Treasury, HHS Issue New Rules on Mental Health Parity
January 29, 2010 (PLANSPONSOR.com) - The U.S. Departments of Labor,
Health and Human Services (HHS), and the Treasury have jointly issued new
rules providing parity for consumers enrolled in group health plans who need
treatment for mental health or substance use disorders.
The new rules prohibit group health insurance plans — typically
offered by employers — from restricting access to care by limiting benefits and
requiring higher patient costs than those that apply to general medical or
surgical benefits. The rules implement the Paul Wellstone and Pete Domenici
Mental Health Parity and Addiction Equity Act of 2008 (MHPAEA).
A news release said the interim final rules were developed
based on the departments’ review of more than 400 public comments on how the parity
rule should be written. The deadline for issuing the rules was October 3, 2009,
but the departments took more time due to the number of comments received (see Regulators Pass Deadline for Guidance on Mental Health Parity).

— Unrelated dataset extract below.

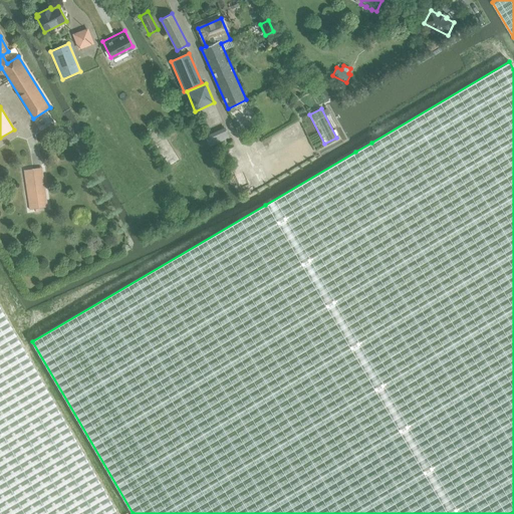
[(242,125),(236,129),(239,136),(245,133),(242,125)]
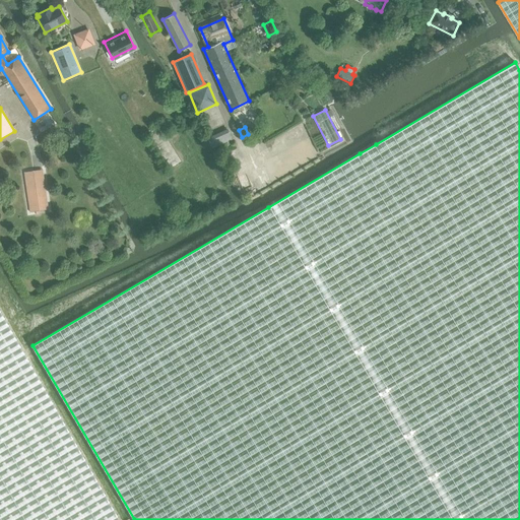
[(229,131),(208,140),(212,148),(212,147),(232,139),(229,131)]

According to the announcement, MHPAEA greatly expands on
an earlier law, the Mental Health Parity Act of 1996, which required parity
only in aggregate lifetime and annual dollar limits between the categories of
benefits and did not extend to substance use disorder benefits. The new law
requires that any group health plan that includes mental health and substance
use disorder benefits along with standard medical and surgical coverage must
treat them equally in terms of out-of-pocket costs, benefit limits, and
practices such as prior authorization and utilization review. These practices
must be based on the same level of scientific evidence used by the insurer for
medical and surgical benefits.
MHPAEA applies to employers with 50 or more workers whose
group health plans choose to offer mental health or substance use disorder
benefits. The new rules are effective for plan years beginning on or after July
1, 2010.
Comments on the interim final rules are still being
solicited. Sections where further
comments are being specifically sought include so-called "non quantitative"

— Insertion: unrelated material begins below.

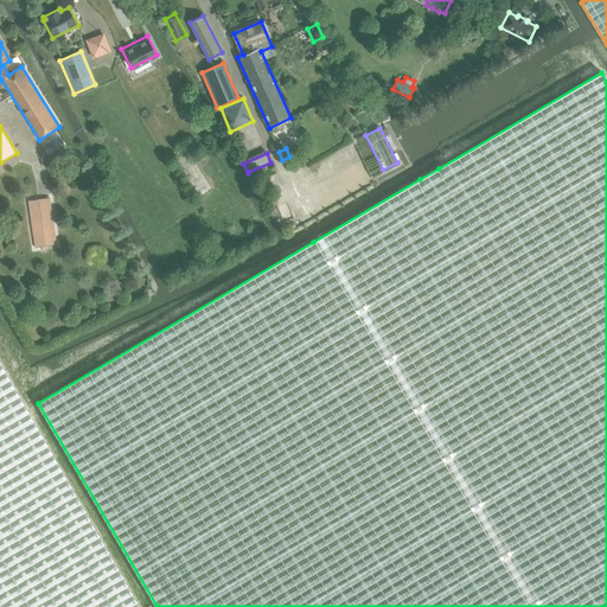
[(34,247),(45,247),(56,244),(50,197),(29,200),(34,247)]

treatment limits such as those that pertain to the scope and duration of
covered benefits, how covered drugs are determined (formularies), and the
coverage of step-therapies. Comments are
also being specifically requested on the regulation’s section on "scope of
benefits" or continuum of care.
Comments on the interim final regulation are due 90 days
after the publication date, and may be made on the federal rulemaking portal at
http://www.regulations.gov. Comments directed to HHS should include the
file code CMS-4140-IFC. Comments to the
Department of Labor should be identified by RIN 1210-AB30. Comments to the Treasury’s Internal Revenue
Service should be identified by REG-120692-09.
Comments may be sent
to any of the three departments and will be shared with the other departments.
Text of the interim final rules is here. Instructions for commenting are here. They will be published in the Federal Register for February 2, 2010.